REQUIREMENT:
Out of the material that follows, write out exactly the lines from the line with "staining of malignant" to the line with "immunohistochemistry (IHC) histopathology", both ends included, and no others.

SUPPLIED ENTRIES:
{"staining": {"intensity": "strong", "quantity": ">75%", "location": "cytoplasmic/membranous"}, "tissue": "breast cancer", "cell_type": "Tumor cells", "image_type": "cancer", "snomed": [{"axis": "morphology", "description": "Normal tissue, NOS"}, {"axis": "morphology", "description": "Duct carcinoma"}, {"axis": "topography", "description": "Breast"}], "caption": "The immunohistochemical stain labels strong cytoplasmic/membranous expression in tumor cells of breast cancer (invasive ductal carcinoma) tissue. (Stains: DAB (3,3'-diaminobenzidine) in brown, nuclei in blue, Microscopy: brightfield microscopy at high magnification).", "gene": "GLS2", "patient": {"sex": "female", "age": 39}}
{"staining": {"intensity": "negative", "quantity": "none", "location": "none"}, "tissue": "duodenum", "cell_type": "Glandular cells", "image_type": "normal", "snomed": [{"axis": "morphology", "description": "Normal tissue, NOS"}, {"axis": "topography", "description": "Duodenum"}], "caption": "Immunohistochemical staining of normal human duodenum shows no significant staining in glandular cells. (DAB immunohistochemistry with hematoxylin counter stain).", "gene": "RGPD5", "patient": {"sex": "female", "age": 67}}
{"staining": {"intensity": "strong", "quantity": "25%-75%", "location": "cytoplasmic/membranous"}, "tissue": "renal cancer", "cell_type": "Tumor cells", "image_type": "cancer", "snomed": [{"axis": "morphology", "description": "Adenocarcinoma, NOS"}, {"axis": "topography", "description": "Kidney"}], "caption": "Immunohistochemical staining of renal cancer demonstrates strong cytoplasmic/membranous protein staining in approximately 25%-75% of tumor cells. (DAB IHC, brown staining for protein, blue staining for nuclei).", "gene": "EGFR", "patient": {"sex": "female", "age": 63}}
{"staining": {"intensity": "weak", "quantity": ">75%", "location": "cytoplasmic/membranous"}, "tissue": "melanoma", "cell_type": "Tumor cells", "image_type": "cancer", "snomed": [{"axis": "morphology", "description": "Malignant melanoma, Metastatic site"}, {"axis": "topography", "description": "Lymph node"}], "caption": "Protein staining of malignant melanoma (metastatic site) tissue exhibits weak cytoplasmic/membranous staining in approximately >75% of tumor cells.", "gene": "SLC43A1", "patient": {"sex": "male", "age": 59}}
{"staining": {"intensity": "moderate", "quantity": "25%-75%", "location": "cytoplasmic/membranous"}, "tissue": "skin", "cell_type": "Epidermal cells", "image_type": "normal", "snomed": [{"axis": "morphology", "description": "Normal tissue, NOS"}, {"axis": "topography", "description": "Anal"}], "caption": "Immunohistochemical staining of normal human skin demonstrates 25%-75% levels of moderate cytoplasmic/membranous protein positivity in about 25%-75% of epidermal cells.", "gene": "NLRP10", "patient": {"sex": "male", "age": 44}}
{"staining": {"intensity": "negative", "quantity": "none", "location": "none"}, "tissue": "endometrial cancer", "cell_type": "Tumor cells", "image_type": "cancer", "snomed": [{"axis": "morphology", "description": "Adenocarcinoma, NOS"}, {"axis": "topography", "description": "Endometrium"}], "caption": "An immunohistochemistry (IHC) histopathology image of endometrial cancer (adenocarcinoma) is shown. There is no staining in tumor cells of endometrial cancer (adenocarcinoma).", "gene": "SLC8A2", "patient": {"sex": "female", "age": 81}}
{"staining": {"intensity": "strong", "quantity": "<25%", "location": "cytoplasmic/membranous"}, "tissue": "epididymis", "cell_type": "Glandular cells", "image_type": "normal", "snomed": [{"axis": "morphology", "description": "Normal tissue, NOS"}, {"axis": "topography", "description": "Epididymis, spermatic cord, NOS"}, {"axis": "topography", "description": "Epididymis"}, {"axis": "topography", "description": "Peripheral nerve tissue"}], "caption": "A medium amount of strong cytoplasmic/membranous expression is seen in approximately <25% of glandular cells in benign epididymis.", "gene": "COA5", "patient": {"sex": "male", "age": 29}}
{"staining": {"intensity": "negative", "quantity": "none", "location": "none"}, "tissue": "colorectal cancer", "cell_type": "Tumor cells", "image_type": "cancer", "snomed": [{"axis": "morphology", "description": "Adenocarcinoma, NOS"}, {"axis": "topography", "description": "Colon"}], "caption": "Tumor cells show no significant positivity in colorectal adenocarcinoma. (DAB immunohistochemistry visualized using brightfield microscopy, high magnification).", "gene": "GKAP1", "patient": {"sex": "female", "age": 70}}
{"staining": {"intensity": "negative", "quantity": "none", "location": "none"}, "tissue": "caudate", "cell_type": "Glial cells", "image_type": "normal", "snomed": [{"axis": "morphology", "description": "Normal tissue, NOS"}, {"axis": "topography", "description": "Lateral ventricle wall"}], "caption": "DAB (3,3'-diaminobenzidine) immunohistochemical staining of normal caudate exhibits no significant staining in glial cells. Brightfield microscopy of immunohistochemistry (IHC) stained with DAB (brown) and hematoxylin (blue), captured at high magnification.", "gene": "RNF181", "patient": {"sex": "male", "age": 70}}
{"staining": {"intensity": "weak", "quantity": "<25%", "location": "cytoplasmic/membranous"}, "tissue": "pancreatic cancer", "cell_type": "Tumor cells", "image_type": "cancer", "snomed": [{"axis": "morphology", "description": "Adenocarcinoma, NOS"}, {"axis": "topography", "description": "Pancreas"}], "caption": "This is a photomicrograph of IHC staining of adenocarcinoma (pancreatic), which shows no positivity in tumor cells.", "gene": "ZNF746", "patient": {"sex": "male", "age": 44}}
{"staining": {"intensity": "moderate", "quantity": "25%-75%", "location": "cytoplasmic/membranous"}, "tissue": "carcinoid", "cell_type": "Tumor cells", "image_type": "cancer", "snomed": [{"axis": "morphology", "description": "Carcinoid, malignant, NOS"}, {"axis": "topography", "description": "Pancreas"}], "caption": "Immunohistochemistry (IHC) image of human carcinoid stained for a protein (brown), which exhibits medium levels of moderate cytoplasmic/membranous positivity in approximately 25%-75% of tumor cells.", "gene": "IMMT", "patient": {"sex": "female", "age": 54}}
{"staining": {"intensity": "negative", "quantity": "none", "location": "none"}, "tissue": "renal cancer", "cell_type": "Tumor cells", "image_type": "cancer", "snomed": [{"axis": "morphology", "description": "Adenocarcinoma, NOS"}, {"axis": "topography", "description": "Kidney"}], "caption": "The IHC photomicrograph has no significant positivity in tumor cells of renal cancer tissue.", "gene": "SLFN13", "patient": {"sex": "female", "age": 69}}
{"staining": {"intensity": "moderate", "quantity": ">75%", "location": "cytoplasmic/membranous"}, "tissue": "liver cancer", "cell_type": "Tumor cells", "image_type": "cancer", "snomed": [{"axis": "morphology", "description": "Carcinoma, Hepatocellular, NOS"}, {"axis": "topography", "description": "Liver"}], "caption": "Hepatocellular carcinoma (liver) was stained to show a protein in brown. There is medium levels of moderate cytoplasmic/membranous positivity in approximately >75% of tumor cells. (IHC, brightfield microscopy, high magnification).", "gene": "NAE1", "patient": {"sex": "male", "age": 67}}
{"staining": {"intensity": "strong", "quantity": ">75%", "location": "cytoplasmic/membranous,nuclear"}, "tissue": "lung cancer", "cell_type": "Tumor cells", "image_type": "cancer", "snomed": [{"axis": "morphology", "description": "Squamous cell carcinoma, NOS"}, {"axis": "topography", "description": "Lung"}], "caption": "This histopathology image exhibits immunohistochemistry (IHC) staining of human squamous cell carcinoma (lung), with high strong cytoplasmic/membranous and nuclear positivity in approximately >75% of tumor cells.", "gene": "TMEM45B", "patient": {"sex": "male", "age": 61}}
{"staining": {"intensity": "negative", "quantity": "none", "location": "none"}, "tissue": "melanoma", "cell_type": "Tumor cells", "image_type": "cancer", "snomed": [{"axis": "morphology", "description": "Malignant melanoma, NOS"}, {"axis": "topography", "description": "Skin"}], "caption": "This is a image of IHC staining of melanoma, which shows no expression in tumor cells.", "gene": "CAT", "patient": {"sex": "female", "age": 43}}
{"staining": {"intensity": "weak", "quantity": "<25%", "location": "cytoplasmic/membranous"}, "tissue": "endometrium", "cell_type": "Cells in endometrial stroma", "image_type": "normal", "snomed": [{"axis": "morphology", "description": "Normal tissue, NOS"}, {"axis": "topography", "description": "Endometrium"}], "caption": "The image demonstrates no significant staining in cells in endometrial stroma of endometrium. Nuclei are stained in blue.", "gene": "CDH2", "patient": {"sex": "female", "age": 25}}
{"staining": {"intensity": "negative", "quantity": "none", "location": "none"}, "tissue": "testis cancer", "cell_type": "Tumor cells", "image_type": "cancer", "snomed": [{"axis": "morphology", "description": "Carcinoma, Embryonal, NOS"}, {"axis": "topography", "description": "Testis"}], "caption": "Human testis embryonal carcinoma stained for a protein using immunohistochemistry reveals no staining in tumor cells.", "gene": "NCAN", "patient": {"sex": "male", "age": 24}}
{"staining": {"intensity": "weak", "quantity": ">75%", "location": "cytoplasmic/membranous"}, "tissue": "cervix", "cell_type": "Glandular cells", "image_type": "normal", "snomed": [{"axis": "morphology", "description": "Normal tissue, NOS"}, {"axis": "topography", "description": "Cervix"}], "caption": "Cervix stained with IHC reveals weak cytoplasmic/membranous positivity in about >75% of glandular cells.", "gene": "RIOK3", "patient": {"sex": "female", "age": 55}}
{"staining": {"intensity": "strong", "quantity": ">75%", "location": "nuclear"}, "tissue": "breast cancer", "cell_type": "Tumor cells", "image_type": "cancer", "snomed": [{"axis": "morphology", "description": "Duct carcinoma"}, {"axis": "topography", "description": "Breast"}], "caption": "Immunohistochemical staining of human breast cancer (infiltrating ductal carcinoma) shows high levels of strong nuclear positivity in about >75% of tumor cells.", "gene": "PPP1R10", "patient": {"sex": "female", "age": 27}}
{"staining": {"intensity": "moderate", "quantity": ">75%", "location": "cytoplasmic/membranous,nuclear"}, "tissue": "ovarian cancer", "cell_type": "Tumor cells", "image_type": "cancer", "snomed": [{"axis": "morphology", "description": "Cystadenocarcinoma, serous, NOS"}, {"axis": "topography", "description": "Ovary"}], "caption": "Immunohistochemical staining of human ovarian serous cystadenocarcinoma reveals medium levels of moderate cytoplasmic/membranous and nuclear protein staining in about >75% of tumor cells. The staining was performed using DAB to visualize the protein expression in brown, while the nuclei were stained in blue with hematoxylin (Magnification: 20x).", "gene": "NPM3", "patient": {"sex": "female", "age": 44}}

ANSWER TO THE PROBLEM:
{"staining": {"intensity": "weak", "quantity": ">75%", "location": "cytoplasmic/membranous"}, "tissue": "melanoma", "cell_type": "Tumor cells", "image_type": "cancer", "snomed": [{"axis": "morphology", "description": "Malignant melanoma, Metastatic site"}, {"axis": "topography", "description": "Lymph node"}], "caption": "Protein staining of malignant melanoma (metastatic site) tissue exhibits weak cytoplasmic/membranous staining in approximately >75% of tumor cells.", "gene": "SLC43A1", "patient": {"sex": "male", "age": 59}}
{"staining": {"intensity": "moderate", "quantity": "25%-75%", "location": "cytoplasmic/membranous"}, "tissue": "skin", "cell_type": "Epidermal cells", "image_type": "normal", "snomed": [{"axis": "morphology", "description": "Normal tissue, NOS"}, {"axis": "topography", "description": "Anal"}], "caption": "Immunohistochemical staining of normal human skin demonstrates 25%-75% levels of moderate cytoplasmic/membranous protein positivity in about 25%-75% of epidermal cells.", "gene": "NLRP10", "patient": {"sex": "male", "age": 44}}
{"staining": {"intensity": "negative", "quantity": "none", "location": "none"}, "tissue": "endometrial cancer", "cell_type": "Tumor cells", "image_type": "cancer", "snomed": [{"axis": "morphology", "description": "Adenocarcinoma, NOS"}, {"axis": "topography", "description": "Endometrium"}], "caption": "An immunohistochemistry (IHC) histopathology image of endometrial cancer (adenocarcinoma) is shown. There is no staining in tumor cells of endometrial cancer (adenocarcinoma).", "gene": "SLC8A2", "patient": {"sex": "female", "age": 81}}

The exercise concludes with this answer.